In contrast, as Washington Post columnist E.J. Dionne observed, “the congressional session that just ended was remarkably productive. Major investments in infrastructure, clean energy and technology showed that our government has the capacity to think ahead, not just react to political pressures and short-term problems.”

Moreover, the Senate was able to come together on a bipartisan basis to enact the first gun safety legislation since 1994, safeguard marriage equality, revise the flawed electoral count system and fund the government through Sept. 30. Repeatedly, a significant group of Senate Republicans — ranging from 12 to 19 — joined the Democrats, led by President Biden, Majority Leader Charles Schumer (D-N.Y.) and Speaker Nancy Pelosi (D-Calif.), in making these legislative accomplishments possible. This impressive record compels several conclusions.

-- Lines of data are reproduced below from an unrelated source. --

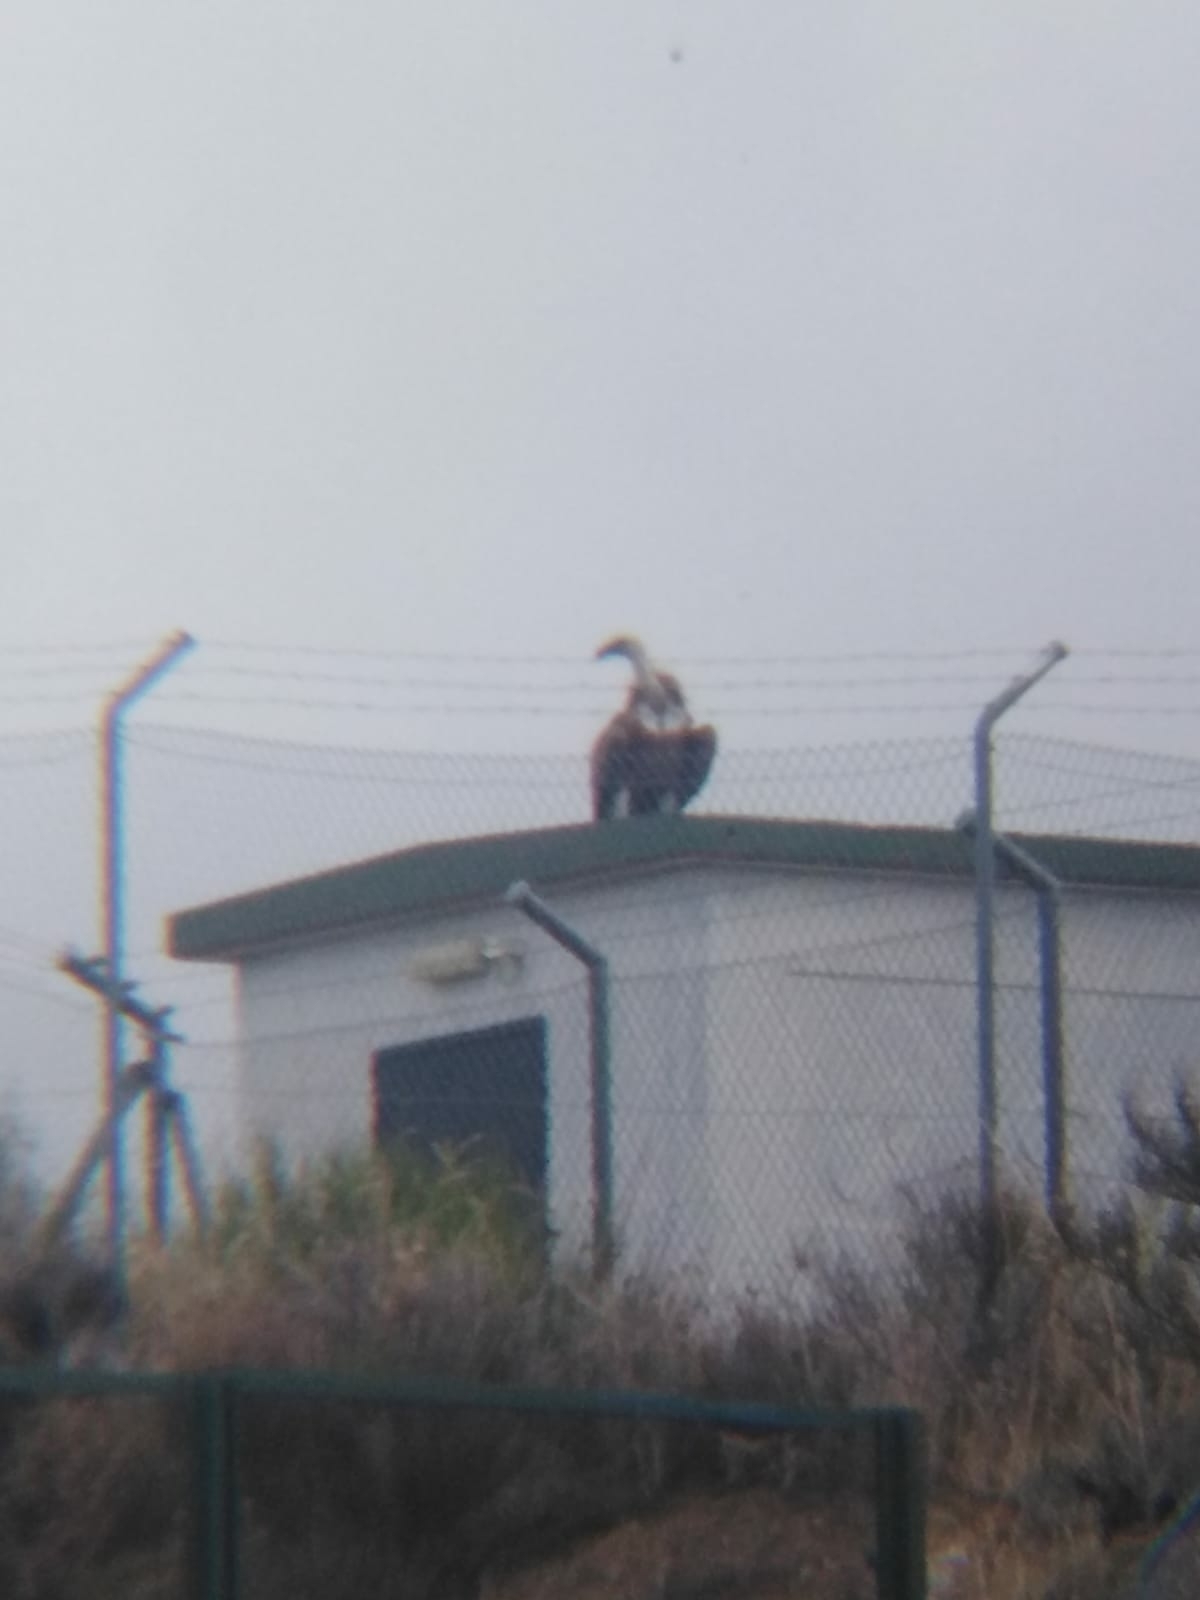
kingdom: Animalia
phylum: Chordata
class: Aves
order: Accipitriformes
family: Accipitridae
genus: Gyps
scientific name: Gyps fulvus
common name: Griffon vulture
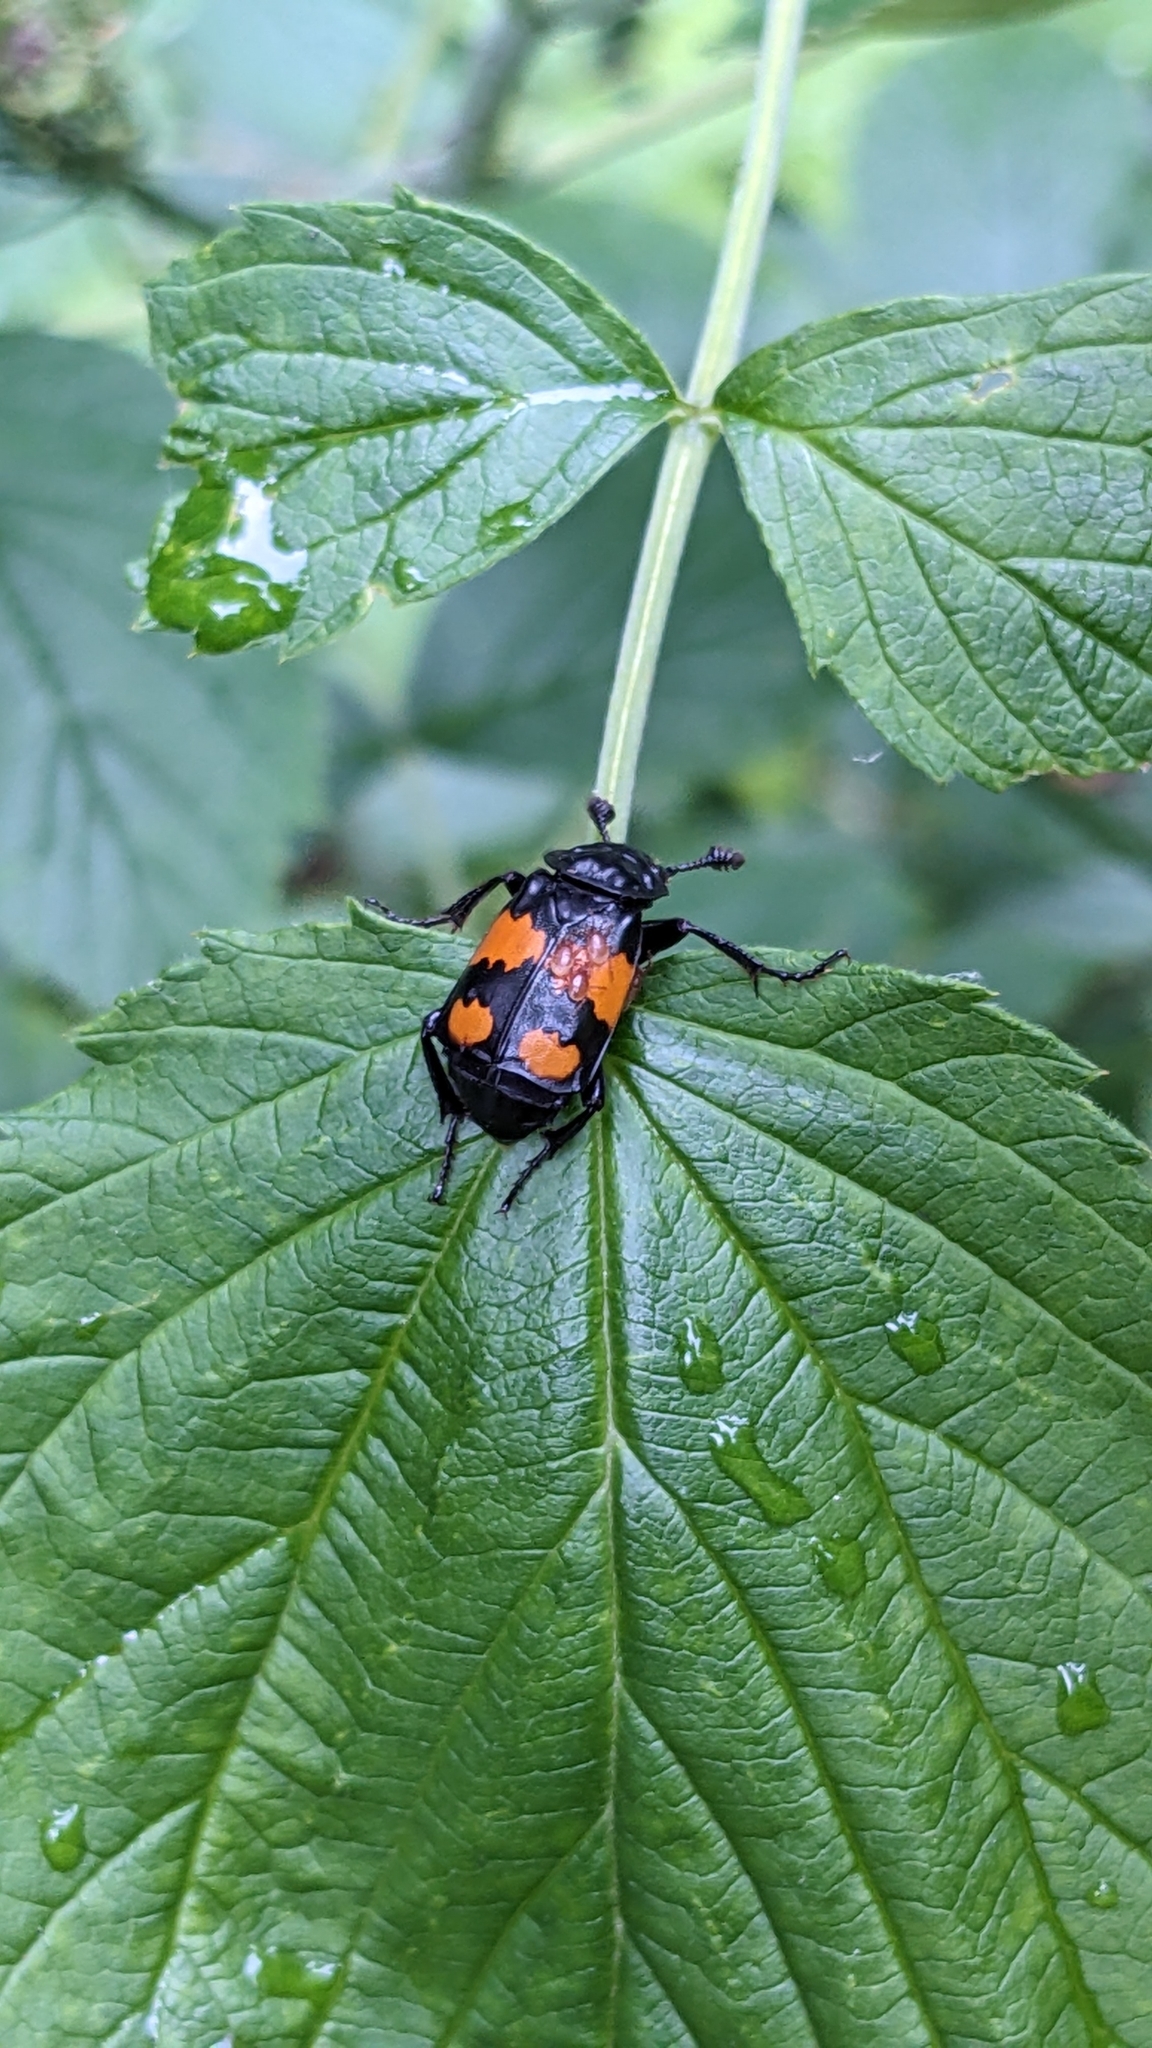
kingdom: Animalia
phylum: Arthropoda
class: Insecta
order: Coleoptera
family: Staphylinidae
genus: Nicrophorus
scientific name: Nicrophorus vespilloides
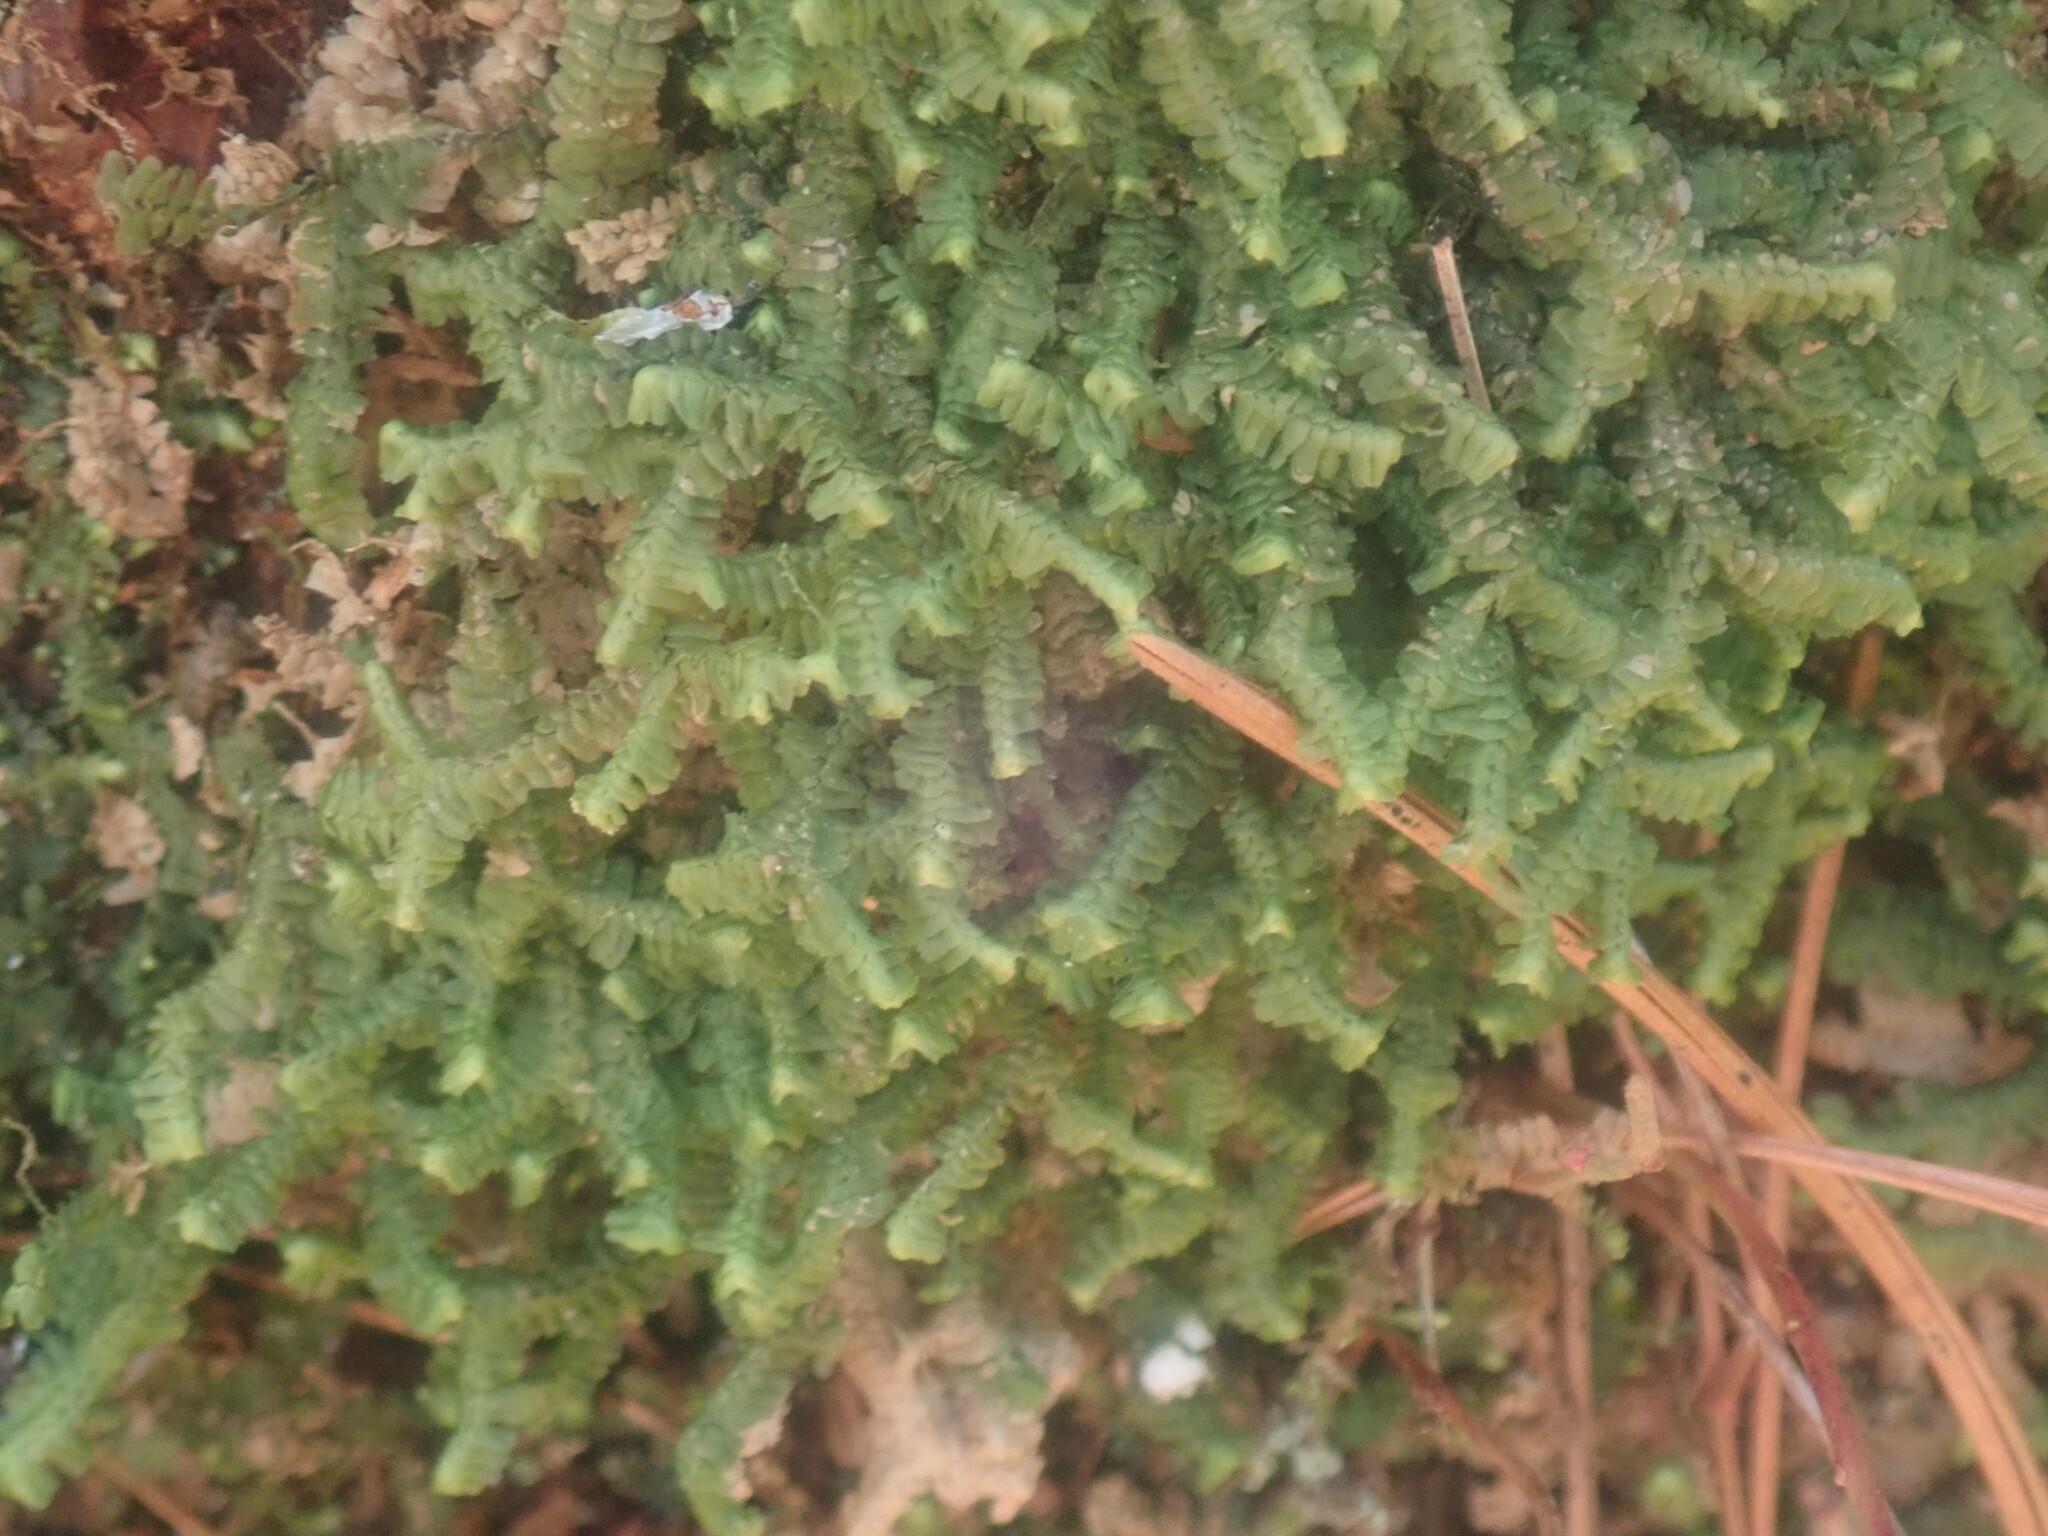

First, while we can respect the dedication and service of retiring senators like Burr, Blunt, Leahy, Richard Shelby (R-Ala.) and Rob Portman (R-Ohio), their experience didn’t save the Senate from decline and failure. Legislating requires skill and some experience; it does not require 30 or 40 years on the Hill. Over the years, countless senators from both parties, such as Carl Levin (D-Mich.), Richard Lugar (R-Ind.), Lamar Alexander (R-Tenn.), and Raphael Warnock (D-Ga.) had a powerful impact within a short time after arriving.